====== The input ======
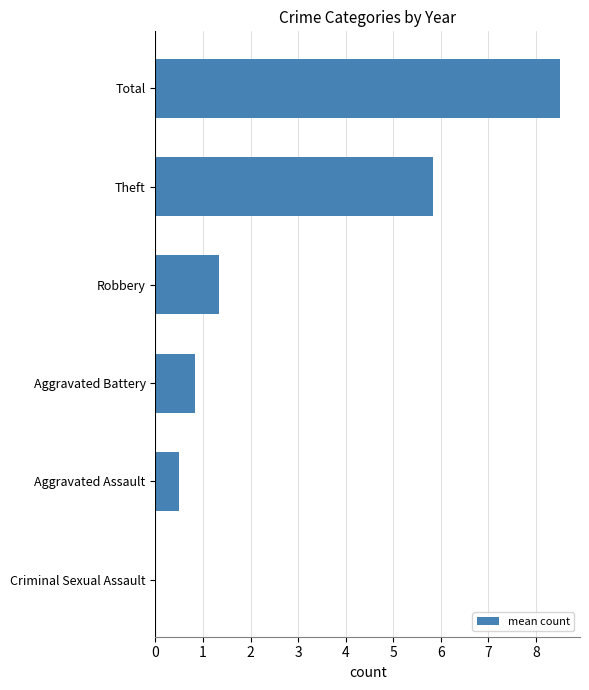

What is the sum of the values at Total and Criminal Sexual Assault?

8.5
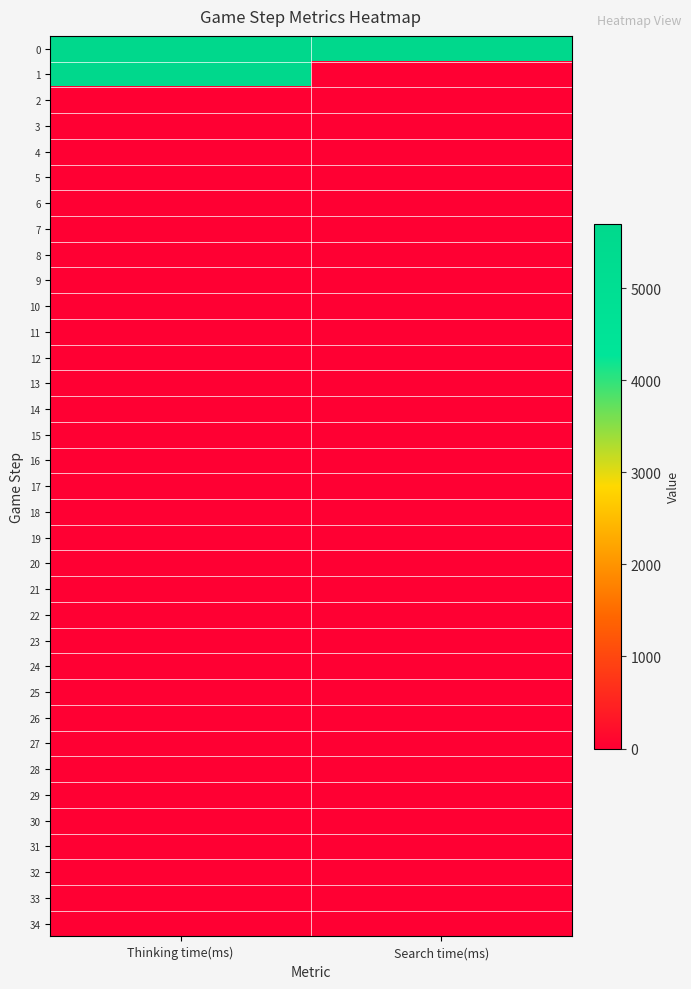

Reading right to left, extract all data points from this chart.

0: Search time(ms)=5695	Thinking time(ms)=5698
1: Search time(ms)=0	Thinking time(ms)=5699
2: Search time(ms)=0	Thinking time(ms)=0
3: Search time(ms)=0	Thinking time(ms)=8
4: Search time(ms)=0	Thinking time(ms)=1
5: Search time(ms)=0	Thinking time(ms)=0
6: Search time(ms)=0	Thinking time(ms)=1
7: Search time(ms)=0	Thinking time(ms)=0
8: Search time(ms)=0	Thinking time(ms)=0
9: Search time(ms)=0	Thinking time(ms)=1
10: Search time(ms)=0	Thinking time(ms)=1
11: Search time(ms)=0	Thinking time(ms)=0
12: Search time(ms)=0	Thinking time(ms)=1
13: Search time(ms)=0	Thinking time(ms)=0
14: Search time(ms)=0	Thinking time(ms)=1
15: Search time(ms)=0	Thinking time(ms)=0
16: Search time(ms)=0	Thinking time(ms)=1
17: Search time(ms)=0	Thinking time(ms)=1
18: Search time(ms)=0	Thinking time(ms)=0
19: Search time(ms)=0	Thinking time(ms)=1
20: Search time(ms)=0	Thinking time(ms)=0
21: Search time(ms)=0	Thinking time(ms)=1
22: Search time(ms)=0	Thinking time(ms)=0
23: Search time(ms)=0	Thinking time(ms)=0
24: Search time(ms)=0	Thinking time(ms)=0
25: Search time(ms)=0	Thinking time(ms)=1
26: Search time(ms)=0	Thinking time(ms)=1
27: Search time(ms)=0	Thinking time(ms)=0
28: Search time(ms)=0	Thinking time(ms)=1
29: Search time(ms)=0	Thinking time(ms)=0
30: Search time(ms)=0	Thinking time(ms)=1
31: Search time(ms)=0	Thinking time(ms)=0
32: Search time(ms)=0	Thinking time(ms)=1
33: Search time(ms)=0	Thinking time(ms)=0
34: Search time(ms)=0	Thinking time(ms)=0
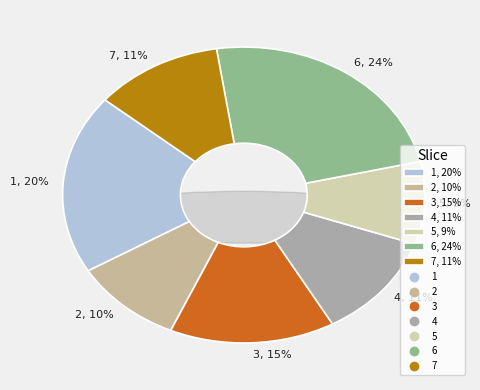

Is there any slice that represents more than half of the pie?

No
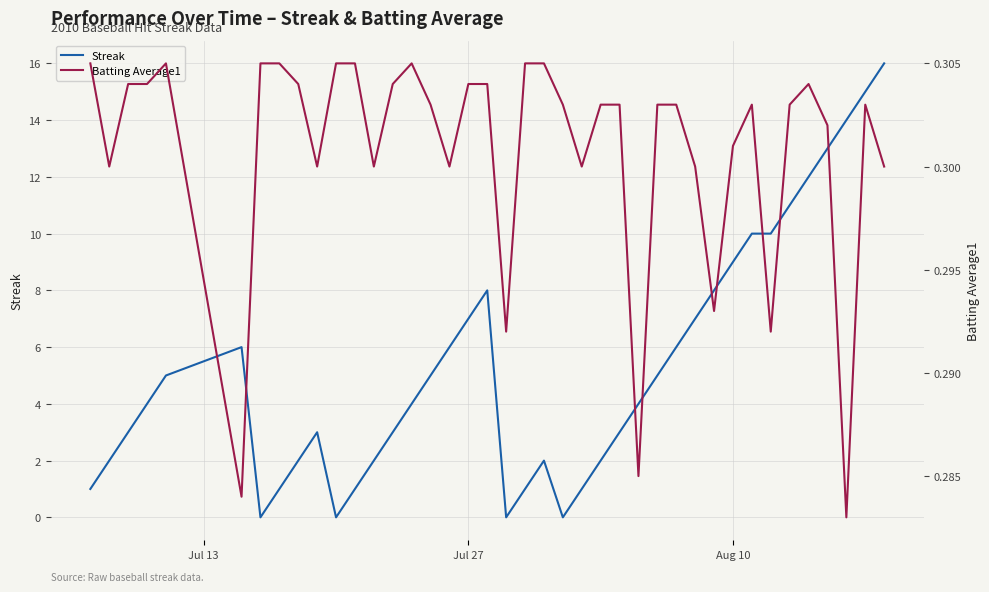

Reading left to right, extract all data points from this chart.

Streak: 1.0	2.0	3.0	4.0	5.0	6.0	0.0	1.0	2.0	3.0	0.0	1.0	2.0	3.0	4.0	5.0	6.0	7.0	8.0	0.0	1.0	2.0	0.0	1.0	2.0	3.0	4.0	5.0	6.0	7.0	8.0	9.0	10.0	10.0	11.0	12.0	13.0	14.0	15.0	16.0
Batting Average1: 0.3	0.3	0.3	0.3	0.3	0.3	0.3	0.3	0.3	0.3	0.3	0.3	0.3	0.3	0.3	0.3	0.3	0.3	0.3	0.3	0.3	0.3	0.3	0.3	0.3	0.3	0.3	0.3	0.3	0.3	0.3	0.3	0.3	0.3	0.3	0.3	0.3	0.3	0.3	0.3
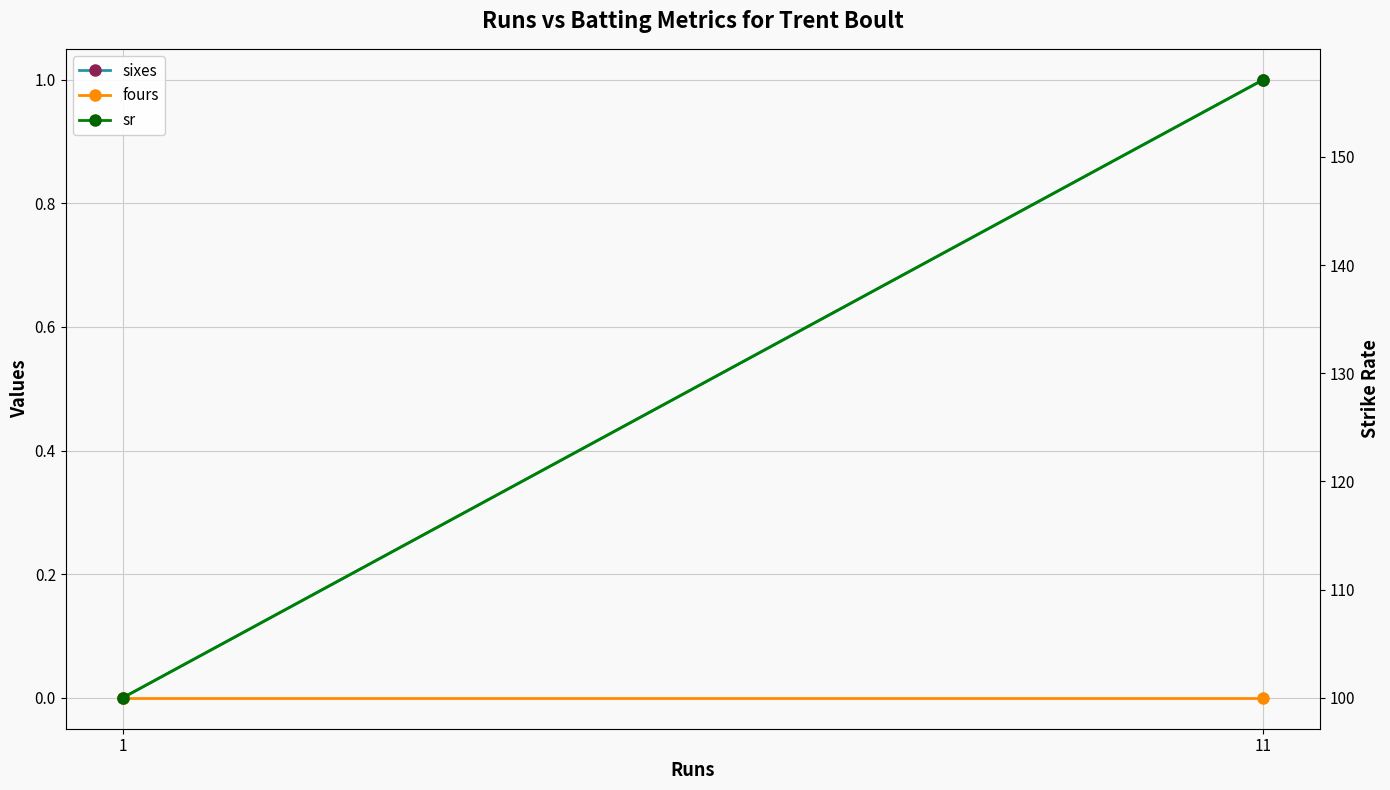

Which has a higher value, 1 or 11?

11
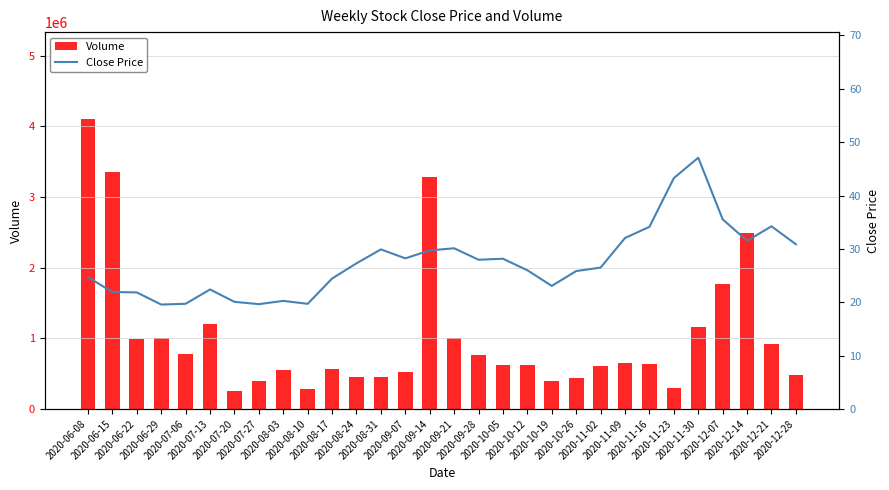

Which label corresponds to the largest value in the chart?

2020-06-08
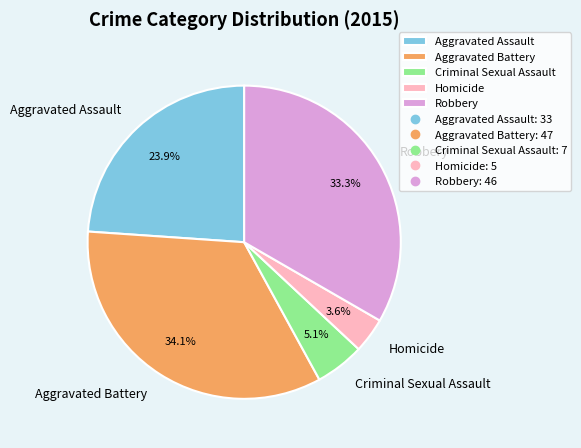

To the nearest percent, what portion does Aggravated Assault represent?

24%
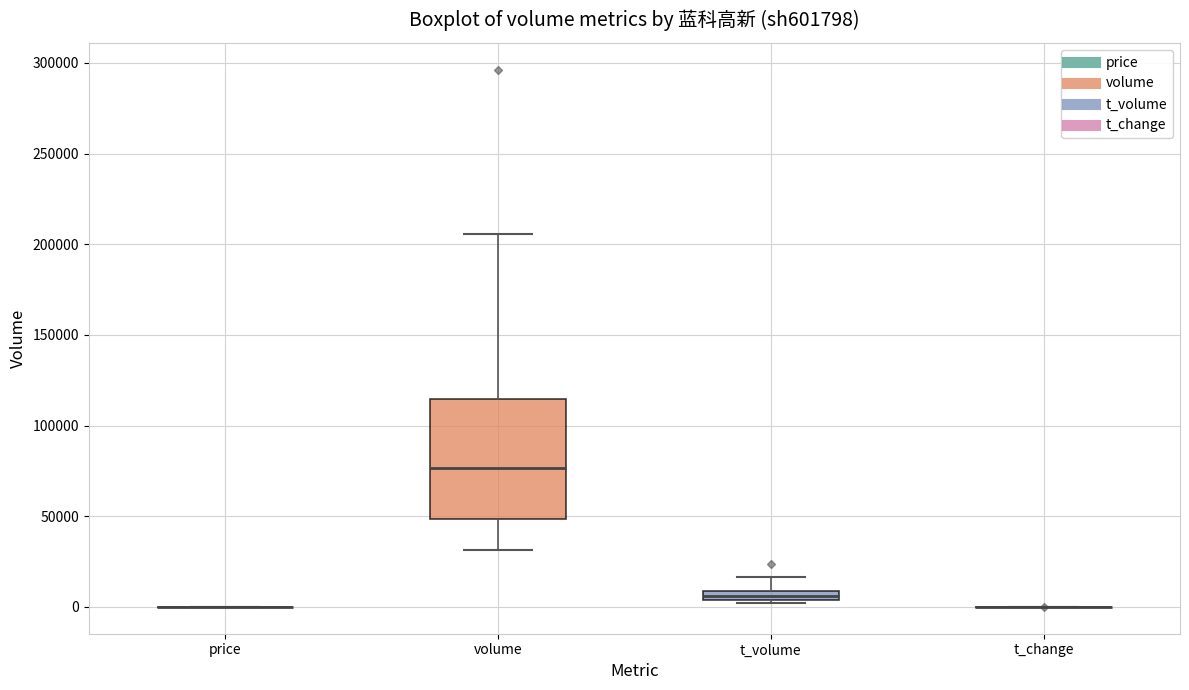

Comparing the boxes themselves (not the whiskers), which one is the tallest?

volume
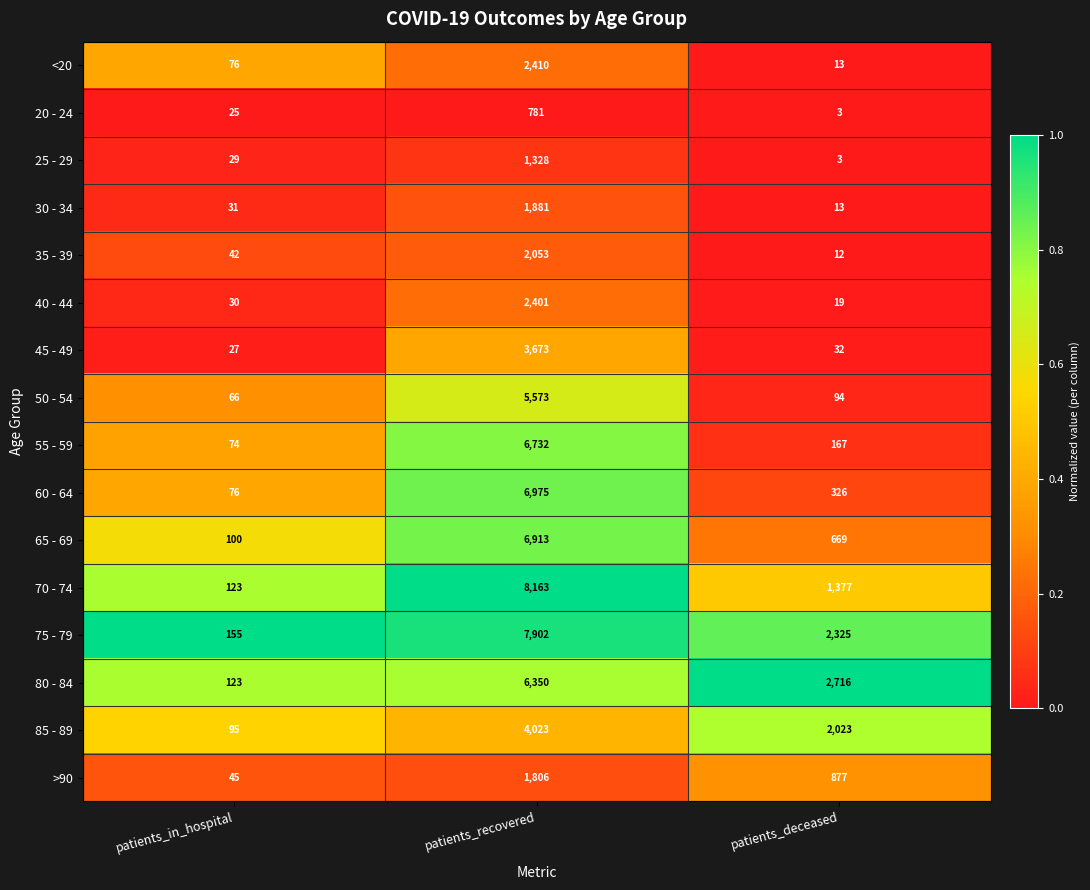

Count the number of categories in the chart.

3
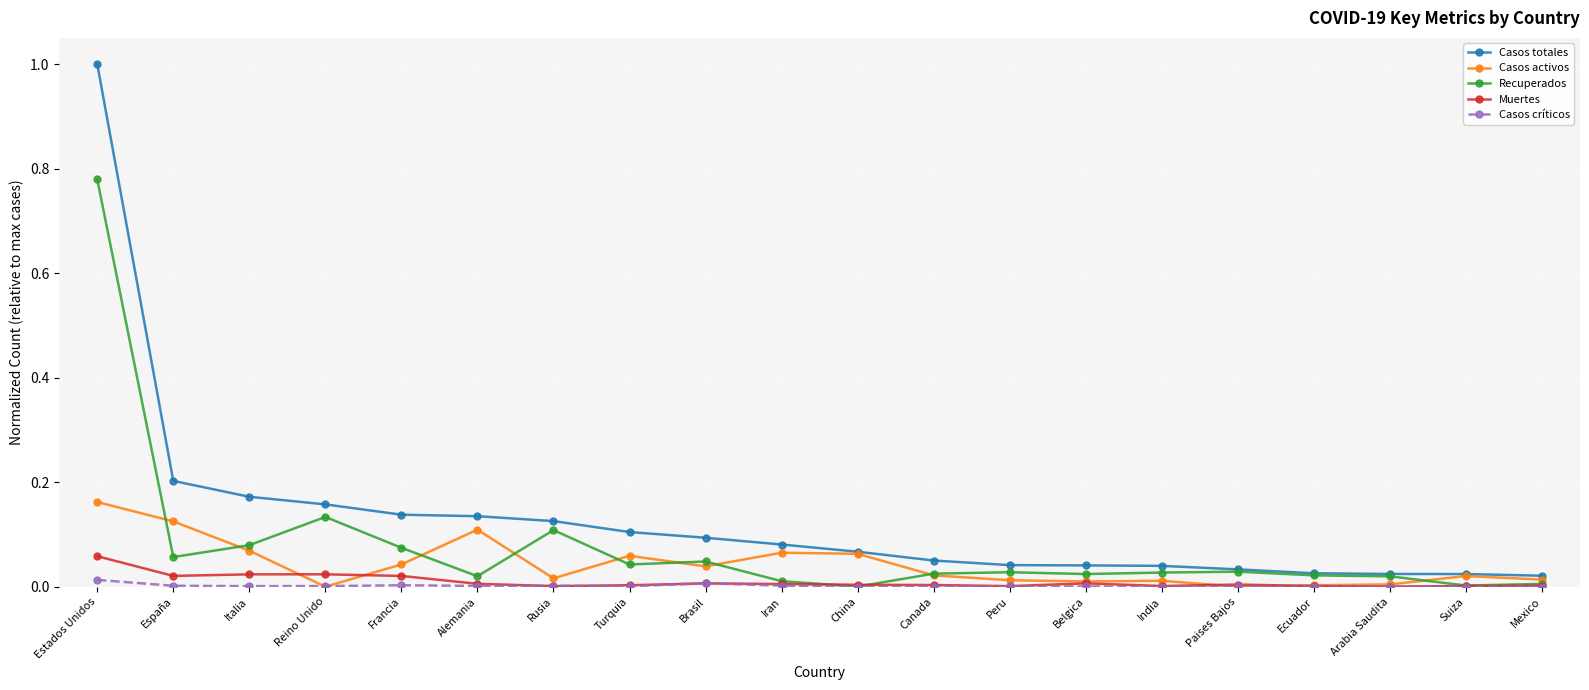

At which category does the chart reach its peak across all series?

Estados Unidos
======
» Task to carry out
List every line above that contains the word "Reading". Case counts.

» Exercise result
Reading right to left, extract all data points from this chart.
Reading left to right, extract all data points from this chart.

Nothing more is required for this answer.